Hier komt bij dat een substantieel deel van de submunitie van dit wapen, soms oplopend tot enkele tientallen procenten, niet meteen ontploft. Het blijft als een soort landmijn achter. Studies hebben aangetoond dat in de jaren na de oorlog nog eens honderden burgers werden gedood of gewond raakten na aanraking hiervan, waaronder veel kinderen. Mede hierom is er inmiddels een internationaal verdrag dat dit wapen verbiedt, dat ook door Nederland is ondertekend.

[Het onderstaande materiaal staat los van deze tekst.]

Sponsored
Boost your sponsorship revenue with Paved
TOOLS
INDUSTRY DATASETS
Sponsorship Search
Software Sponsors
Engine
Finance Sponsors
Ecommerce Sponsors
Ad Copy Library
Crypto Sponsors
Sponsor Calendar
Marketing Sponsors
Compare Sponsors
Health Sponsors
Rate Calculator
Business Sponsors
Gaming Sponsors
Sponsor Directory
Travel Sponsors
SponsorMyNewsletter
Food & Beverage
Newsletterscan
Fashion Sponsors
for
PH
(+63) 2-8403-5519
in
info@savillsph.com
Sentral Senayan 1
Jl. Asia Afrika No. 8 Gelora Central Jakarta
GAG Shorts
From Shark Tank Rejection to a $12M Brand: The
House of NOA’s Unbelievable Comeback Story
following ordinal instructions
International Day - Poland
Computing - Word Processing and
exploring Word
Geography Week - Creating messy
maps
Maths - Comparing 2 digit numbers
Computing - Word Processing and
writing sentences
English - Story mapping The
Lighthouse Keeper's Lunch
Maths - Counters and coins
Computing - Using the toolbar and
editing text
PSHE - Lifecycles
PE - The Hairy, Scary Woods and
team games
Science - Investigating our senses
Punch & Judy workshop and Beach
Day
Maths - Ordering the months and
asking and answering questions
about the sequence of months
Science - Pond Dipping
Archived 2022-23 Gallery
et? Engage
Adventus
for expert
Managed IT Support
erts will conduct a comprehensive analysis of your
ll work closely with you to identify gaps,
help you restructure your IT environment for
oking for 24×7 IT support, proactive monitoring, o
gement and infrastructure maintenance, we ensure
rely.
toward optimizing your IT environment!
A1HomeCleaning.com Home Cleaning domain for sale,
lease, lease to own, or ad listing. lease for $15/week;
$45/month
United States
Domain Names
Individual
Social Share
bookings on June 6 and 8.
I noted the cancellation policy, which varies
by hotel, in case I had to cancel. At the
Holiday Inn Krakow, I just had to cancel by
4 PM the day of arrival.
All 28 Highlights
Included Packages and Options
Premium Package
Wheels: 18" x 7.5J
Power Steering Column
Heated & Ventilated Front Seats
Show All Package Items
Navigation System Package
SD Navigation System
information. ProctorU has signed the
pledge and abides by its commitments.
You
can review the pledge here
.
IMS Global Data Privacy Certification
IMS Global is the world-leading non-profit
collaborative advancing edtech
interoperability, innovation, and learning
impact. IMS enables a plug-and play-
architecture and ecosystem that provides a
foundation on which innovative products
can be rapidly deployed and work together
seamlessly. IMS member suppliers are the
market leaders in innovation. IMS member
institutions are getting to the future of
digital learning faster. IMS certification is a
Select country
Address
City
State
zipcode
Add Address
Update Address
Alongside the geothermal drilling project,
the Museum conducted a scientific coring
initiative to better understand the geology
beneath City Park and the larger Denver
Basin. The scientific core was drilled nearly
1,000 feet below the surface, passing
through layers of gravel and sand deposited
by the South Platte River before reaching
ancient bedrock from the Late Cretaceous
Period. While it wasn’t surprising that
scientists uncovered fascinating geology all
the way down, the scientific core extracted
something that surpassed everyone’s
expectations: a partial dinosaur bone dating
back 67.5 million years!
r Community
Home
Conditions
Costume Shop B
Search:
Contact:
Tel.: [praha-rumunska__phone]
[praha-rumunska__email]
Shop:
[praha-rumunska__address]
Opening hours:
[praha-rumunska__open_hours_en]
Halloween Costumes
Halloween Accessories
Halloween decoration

Kortom, tijdens de Kosovo-oorlog werden (burger)doelen aangevallen en geregeld gemist met grotendeels ‘domme’ bommen, waaronder inmiddels verboden clustermunitie. Dat toch het beeld is blijven hangen dat Nederland een schone oorlog voerde, lijkt vooral het gevolg van een effectieve politieke strategie om de rauwe werkelijkheid zo veel mogelijk buiten de discussie te houden – een houding die na ‘Hawija’ niet langer mogelijk is.
Jip van Dort is co-auteur van ‘Hawija; De verwoestende werkelijkheid van onze langeafstandsoorlog tegen IS’ en verbonden aan het Intimacies of Remote Warfare-programma van de Universiteit Utrecht.